I’ve shared strategies to realign your circadian rhythms here before. But whether your goal is to become an early riser permanently, or to maintain the sleep-wake cycle you currently have through yet another seasonal time change, now is the perfect time to revisit them…
Four simple steps to adjust your clock
1.) Keep it dark at night. One of the biggest sleep disruptors is blue light—from your television, computer, tablet, or phone. This light sends a signal to your pineal gland, instructing it to stop generating the sleep hormone melatonin. As a result, this keeps your brain awake and active, setting the stage for a night of tossing and turning.
That’s why eliminating exposure to electronics is particularly important before bedtime. (At the very least, you can switch on the nighttime feature on your devices—so that the screen automatically becomes dimmer and switches to a warmer hue. But ultimately, I recommend refraining from use at least one hour prior to bedtime.)
Another thing you might want to consider is avoiding shopping in the evening hours. That’s because a lot of stores have switched to using blue LED lights to keep things brighter. Outdoor lighting can also mess up your natural sleep-wake cycles—especially if you live in a city, like I do. So, I recommend taking steps to minimize these external exposures. I personally use blackout shades and a sleep mask.

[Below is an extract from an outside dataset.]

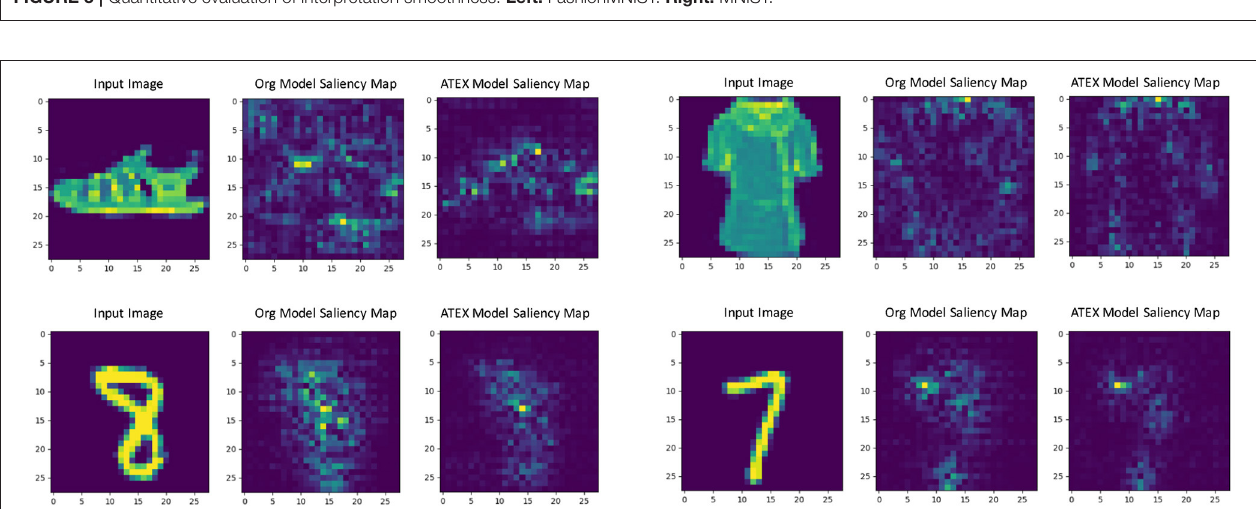
FIGURE 4 | Gradient explanation map produced from the original network and the network trained with ATEX. Three images form a case, which consists of an input, a gradient explanation from the original network, and a gradient explanation from ATEX-trained network.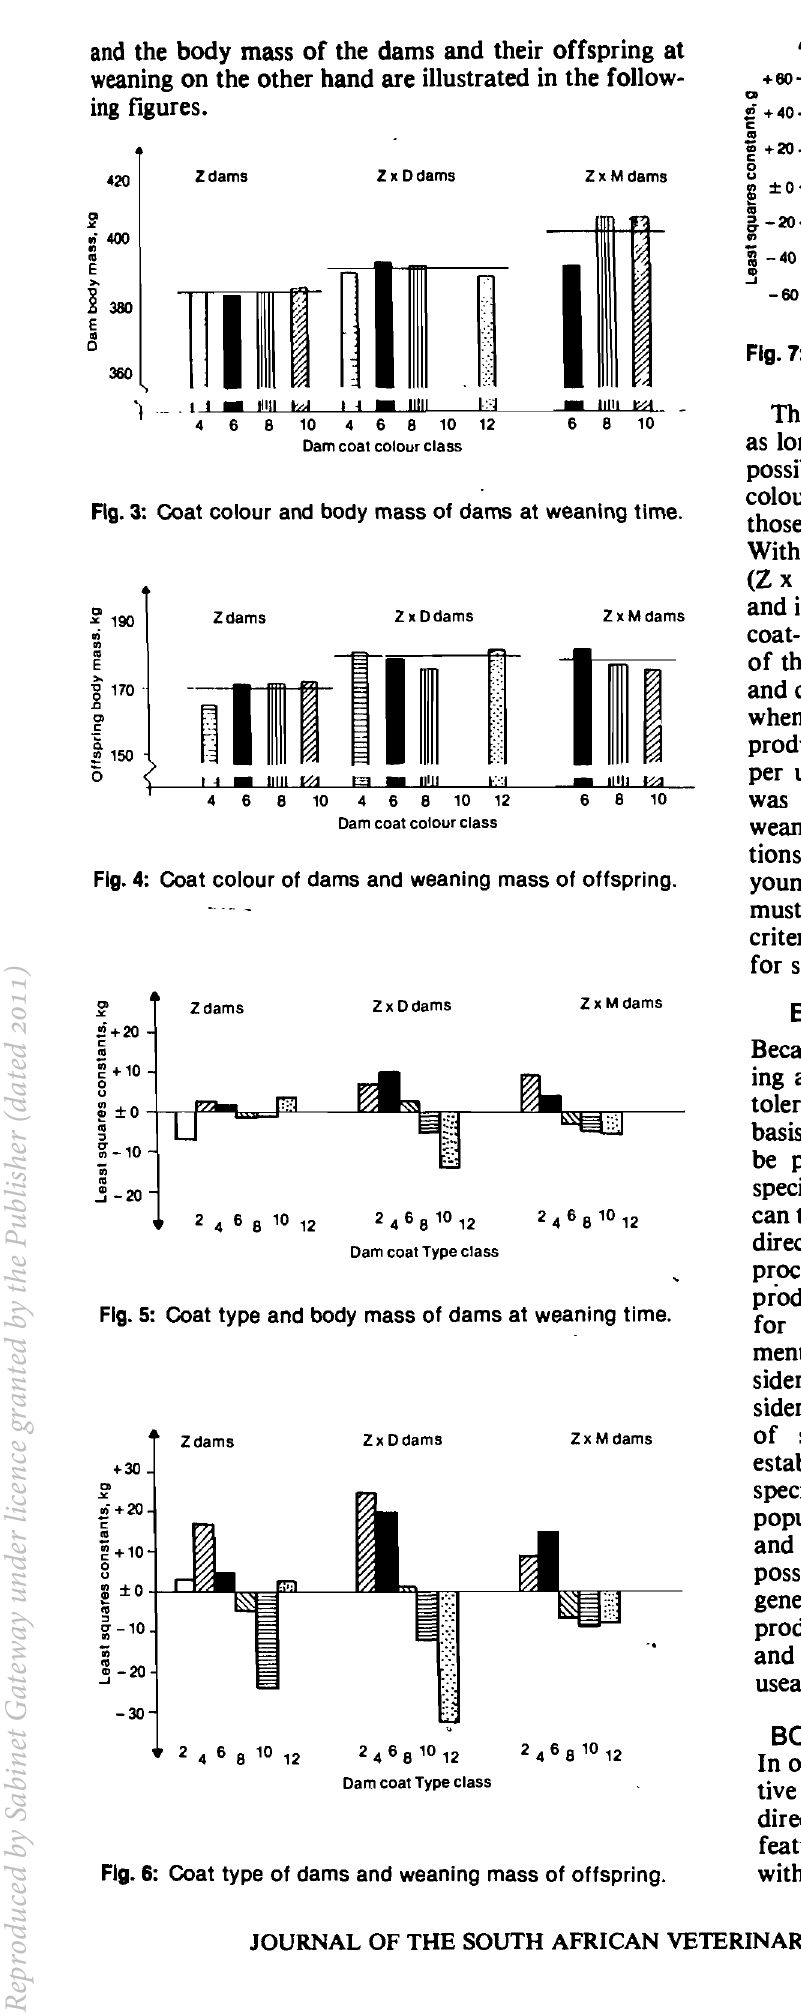
Fig. 6: Coat type of dams and weaning mass of offspring.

2.) Get plenty of sunshine in the morning. One thing you should get is more sun exposure in the morning (and throughout the day). Opening the shades and getting outside after sunrise will ensure that your body is getting its “wake up” signals when it needs them. And believe it or not, this early morning sunshine exposure ultimately helps when it’s time to wind down in the evening, too.
3.) Engage in exercise—any time of the day. Laboratory research shows that exercise helps stabilize circadian rhythms in older mice. And that younger mice who stop exercising suffer the same circadian disruptions as their older counterparts.4 So, as I always recommend, get some daily exercise. It doesn’t matter whether you’re inside or outside, either. (And with cold weather returning, that probably comes as a relief.)
4.) Embrace an early bedtime—and take melatonin, if you need it. If you’re already an early riser, don’t hesitate to bump your bedtime up while you adjust to the time change. But recovering night owls, on the other hand, should embrace the opportunity to start keeping earlier hours. If you’re having trouble making that extra hour stick, don’t be afraid to supplement with melatonin to help you fall asleep. I recommend starting with 3 mg an hour before bedtime, as needed.
These sensible lifestyle interventions can go a long way in helping you not only combat the mood disruptions that may accompany a seasonal time change—but a whole host of health concerns, too. Because as I’m always telling you, proper rest is crucial to good health. Aim for seven to nine hours of quality shuteye, each night. And remember to allow yourself some grace as we all plunge into the dark, long days of winter.
- O’Loughlin J, et al.“Using MendelianRandomisation methods to understand whether diurnal preference is causally related to mental health.” Molecular Psychiatry, 2021; DOI: 10.1038/s41380-021-01157-3
- Vetter C, et al. “Prospective study of chronotype and incident depression among middle- and older-aged women in the nurses’ Health Study II.”Journal of Psychiatric Research, 2018; DOI:10.1016/j.jpsychires.2018.05.022
- DaghlasI, et al. “Genetically Proxied Diurnal Preference, Sleep Timing, and Risk of Major Depressive Disorder.” JAMA Psychiatry, 2021; DOI: 10.1001/jamapsychiatry.2021.0959
- Gu C, et al. “Lack of exercise leads to significant and reversible loss of scale invariance in both aged and young mice.”Proc NatlAcad Sci U S A. 2015 Feb 24;112(8):2320-4.